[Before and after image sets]
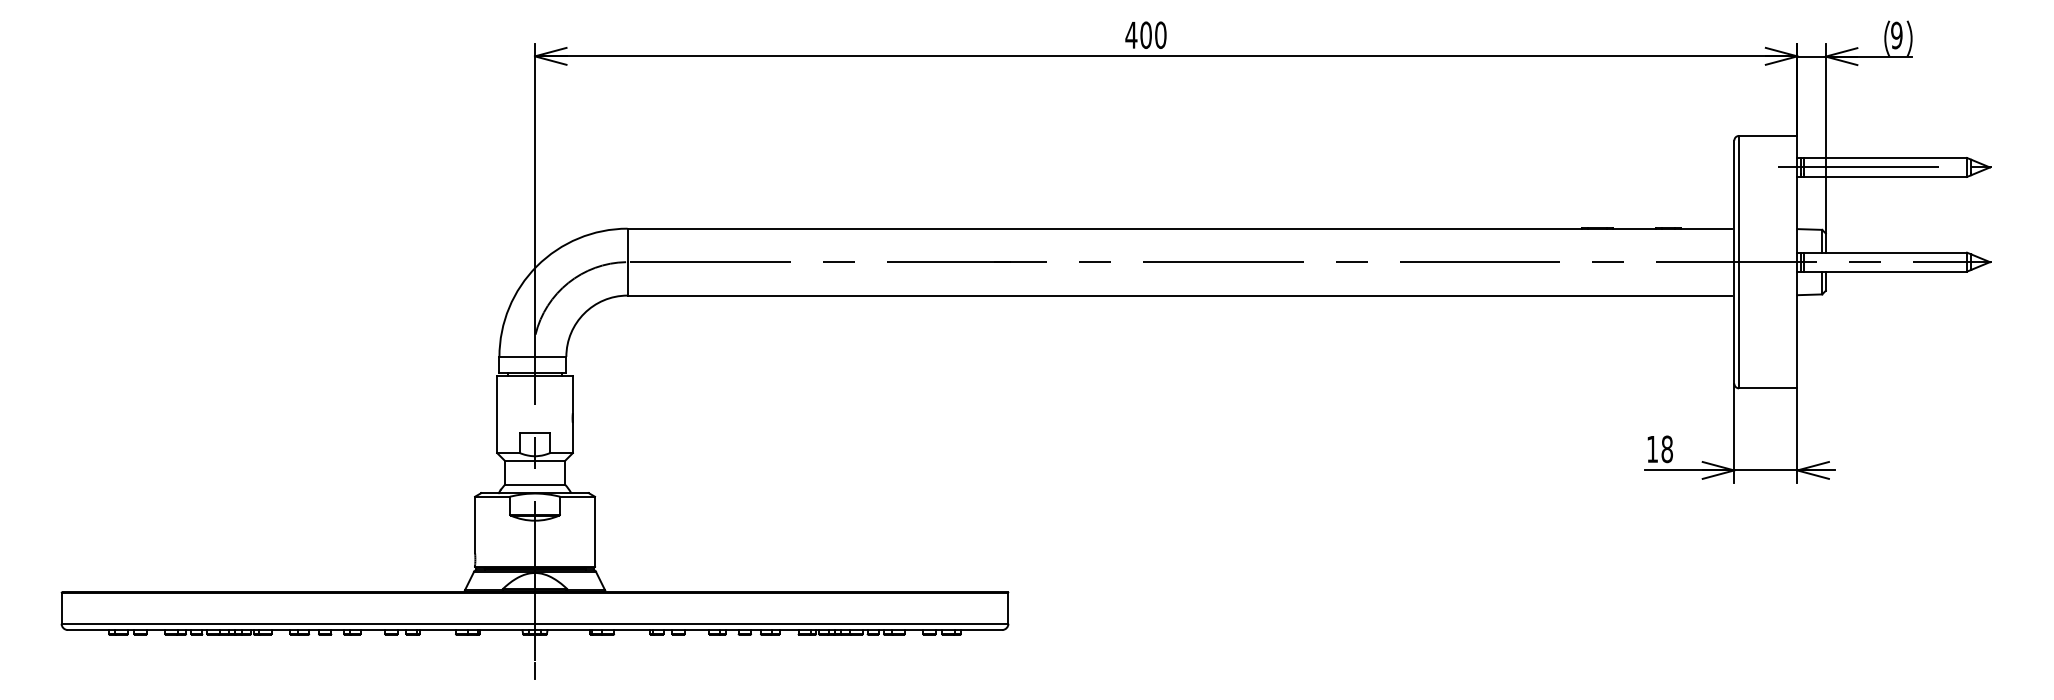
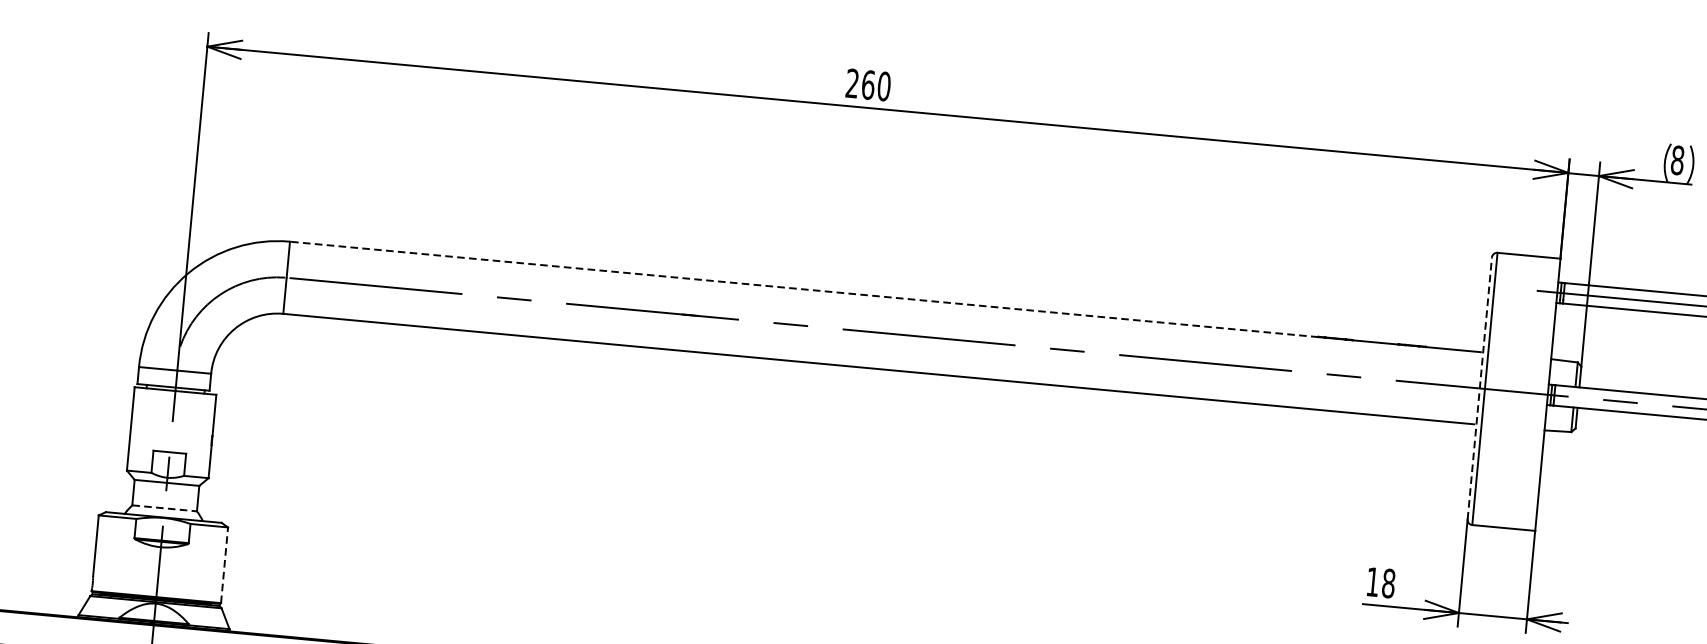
text: (1138, 34) -> (860, 83), 400 -> 260
text: (1896, 35) -> (1677, 160), 9 -> 8
line: (1104, 228) -> (804, 289), solid -> dashed
line: (1734, 262) -> (1479, 388), solid -> dashed
line: (535, 484) -> (165, 508), solid -> dashed
line: (595, 531) -> (225, 564), solid -> dashed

Exercise goal:
Take from the entries every line that has the string "dashed".

Written solution:
line: (1104, 228) -> (804, 289), solid -> dashed
line: (1734, 262) -> (1479, 388), solid -> dashed
line: (535, 484) -> (165, 508), solid -> dashed
line: (595, 531) -> (225, 564), solid -> dashed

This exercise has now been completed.